Set down each record that follows exactly. Drop the images.
*** Block opens ***
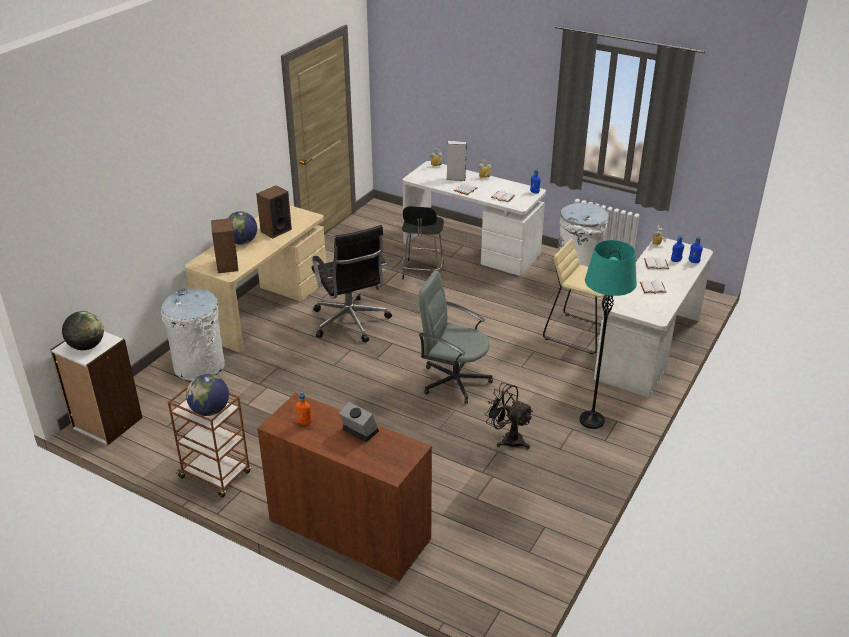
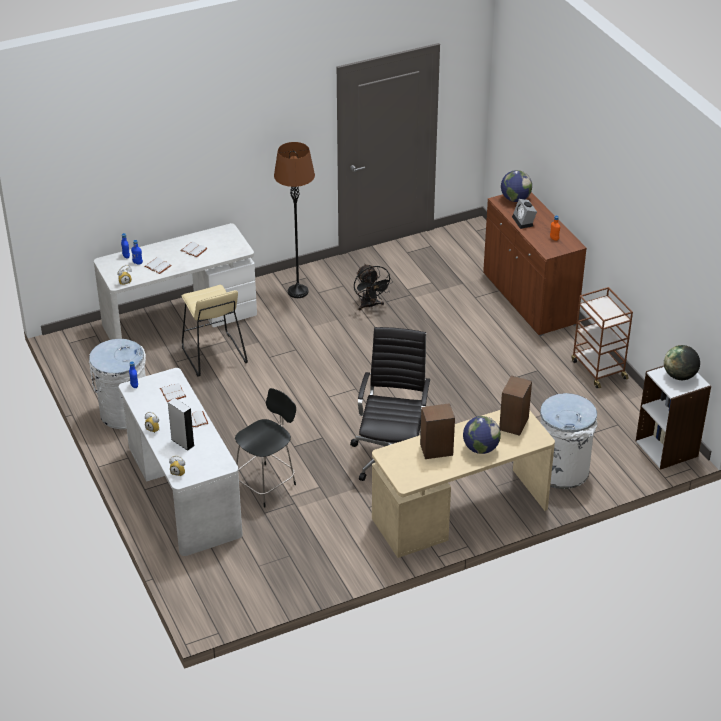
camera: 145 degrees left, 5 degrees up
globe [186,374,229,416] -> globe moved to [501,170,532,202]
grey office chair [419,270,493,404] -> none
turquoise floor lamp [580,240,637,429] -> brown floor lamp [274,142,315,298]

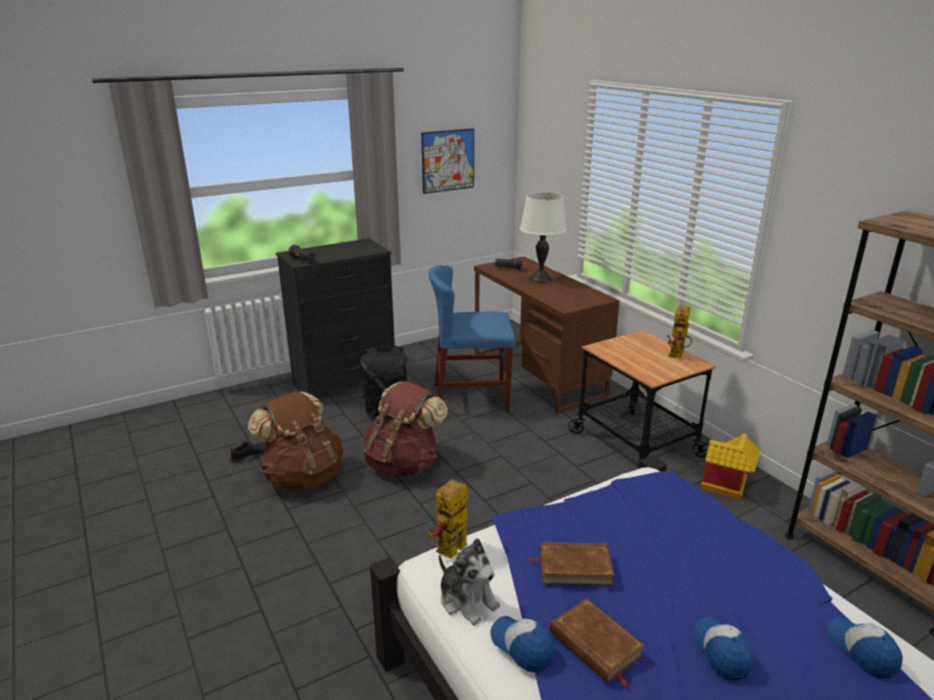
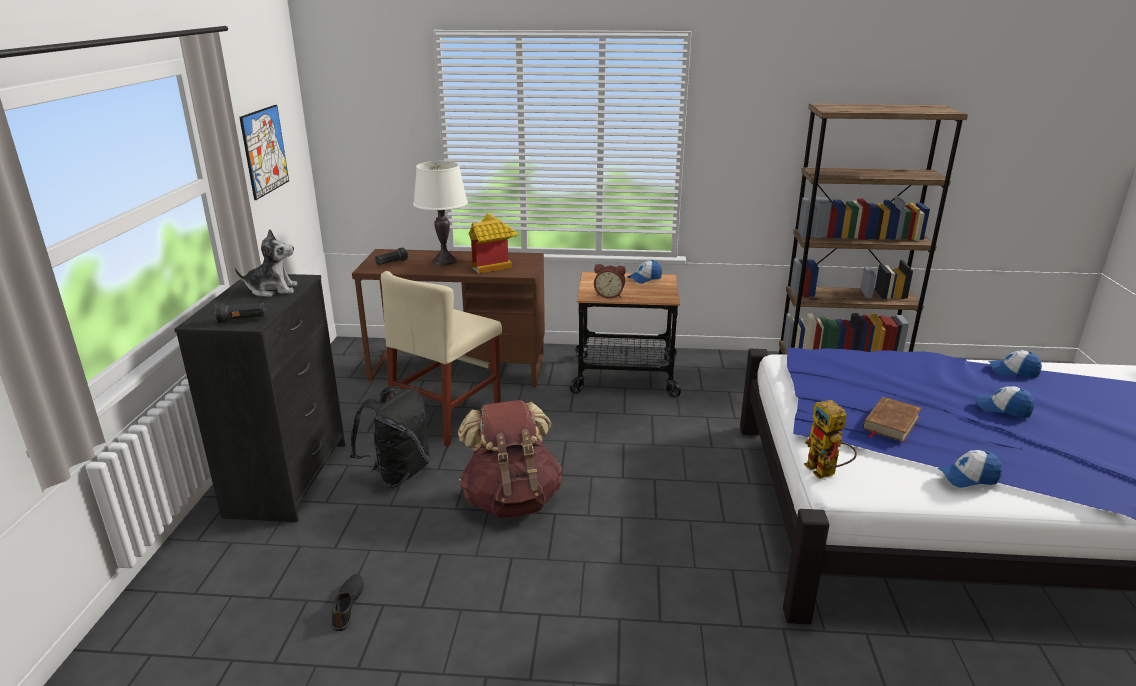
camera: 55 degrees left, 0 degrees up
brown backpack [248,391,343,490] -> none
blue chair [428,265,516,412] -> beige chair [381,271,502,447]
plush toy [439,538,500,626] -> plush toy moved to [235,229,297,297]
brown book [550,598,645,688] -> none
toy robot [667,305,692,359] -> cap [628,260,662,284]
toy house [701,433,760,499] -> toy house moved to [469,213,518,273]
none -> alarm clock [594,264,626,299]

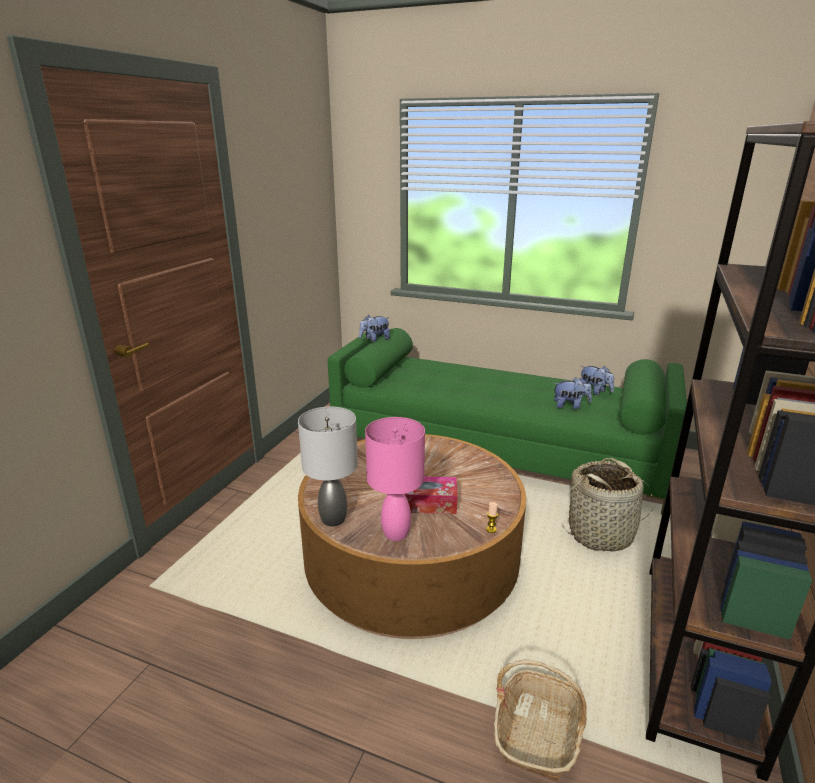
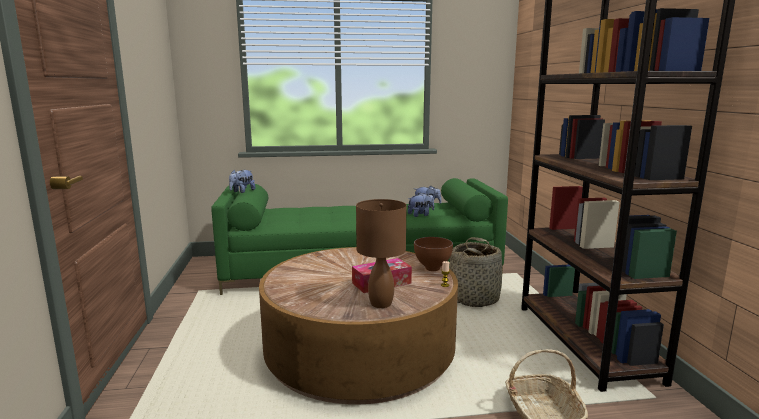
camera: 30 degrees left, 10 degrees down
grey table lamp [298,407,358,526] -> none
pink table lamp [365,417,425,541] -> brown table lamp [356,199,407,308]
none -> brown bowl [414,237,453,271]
*** Block closes ***
**Solved problem**
camera: 145 degrees left, 5 degrees up
globe [186,374,229,416] -> globe moved to [501,170,532,202]
grey office chair [419,270,493,404] -> none
turquoise floor lamp [580,240,637,429] -> brown floor lamp [274,142,315,298]

camera: 55 degrees left, 0 degrees up
brown backpack [248,391,343,490] -> none
blue chair [428,265,516,412] -> beige chair [381,271,502,447]
plush toy [439,538,500,626] -> plush toy moved to [235,229,297,297]
brown book [550,598,645,688] -> none
toy robot [667,305,692,359] -> cap [628,260,662,284]
toy house [701,433,760,499] -> toy house moved to [469,213,518,273]
none -> alarm clock [594,264,626,299]

camera: 30 degrees left, 10 degrees down
grey table lamp [298,407,358,526] -> none
pink table lamp [365,417,425,541] -> brown table lamp [356,199,407,308]
none -> brown bowl [414,237,453,271]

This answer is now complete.